BOOK SIGNING DETAILS
3/11/19 7:00 PM
Barnes & Noble
Los Angeles, CA.
About the Author:
Known for his versatility and quirky characterizations, DAVID DEAN BOTTRELL is a critically acclaimed actor who has guest starred on many TV shows and is primarily known for his portrayal of Lincoln Meyer on season three of Boston Legal. In the last decade, David has become a highly popular humor columnist (Metrosource magazine); industry blogger (Huffington Post), spoken word performer (Comedy Central Stage), and respected acting teacher (UCLA, AADA). For 13 years, he was a popular screenwriter for the likes of Fox Searchlight, Paramount, MTV Films, and Disney Animation. He is currently a regular expert columnist for Backstage. Learn more at DavidDeanBottrell.net.
About the Book:
Veteran character actor David Dean Bottrell draws on his 35+ tumultuous years of work in the entertainment industry to offer a guide to breaking in, making a living, and making a life in the fabulous trenches of show business.

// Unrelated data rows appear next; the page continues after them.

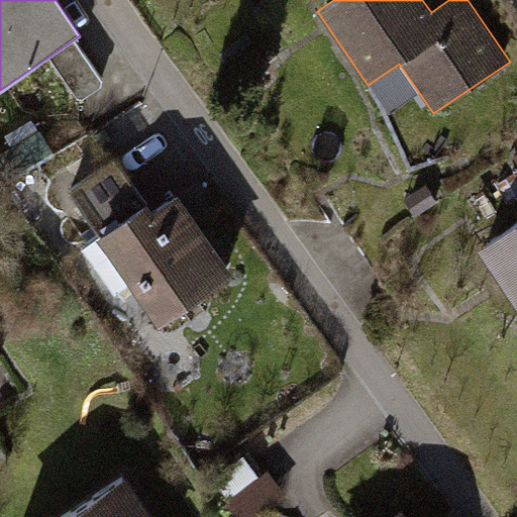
[(76,189),(107,234),(151,203),(120,158),(76,189)]
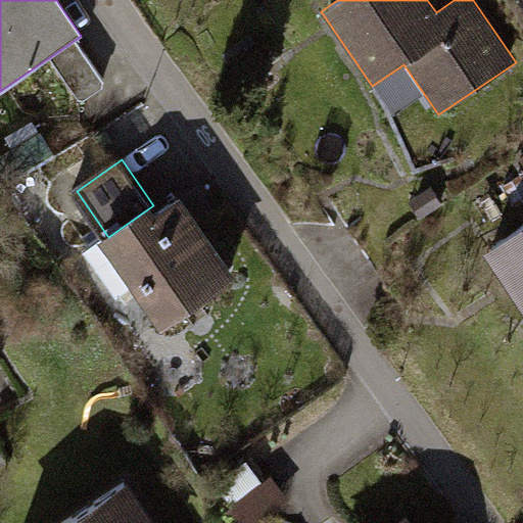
[(153,205),(108,237),(91,249),(124,295),(141,283),(171,326),(245,273),(189,193),(165,209),(159,201),(153,205)]
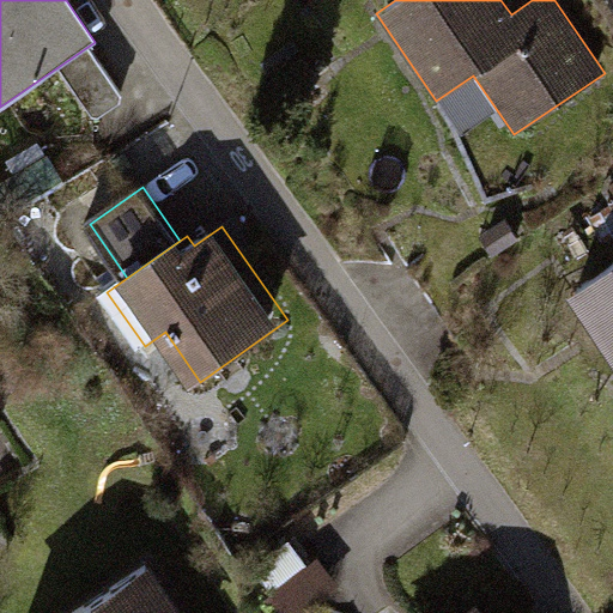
[(612,263),(565,297),(612,366),(612,263)]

Covers every facet of the business, including:
– Capturing the perfect headshot
– Starting (and maintaining) your network
– Picking an agent
– Audition do’s and don’ts
– Joining the union(s): SAG-AFTRA and Actors Equity Association (AEA)
– On stage vs on screen
– Paying the bills
– Late bloomers
– When to get out
David Dean Bottrell has worn many different hats during his decades in showbiz: television actor with appearances on Boston Legal, Modern Family, The Blacklist, Mad Men, True Blood, NCIS, and Days of Our Lives; screenwriter for Paramount and Disney; respected acting teacher at UCLA and AADA; and regular expert columnist for esteemed acting site Backstage. In Working Actor, Bottrell offers a how-to manual jammed with practical information and insider advice, essential reading for any artist (aspiring or established) in need of insight or inspiration. Mixing prescriptive advice (“Getting Started,” “Learning Your Craft,” “Finding an Agent”) with wisdom drawn from Bottrell’s own professional highs and lows and those of his acting compatriots, this book’s humorous, tell-it-like-it-is tone is a must-have guide for anyone hoping to successfully navigate show business.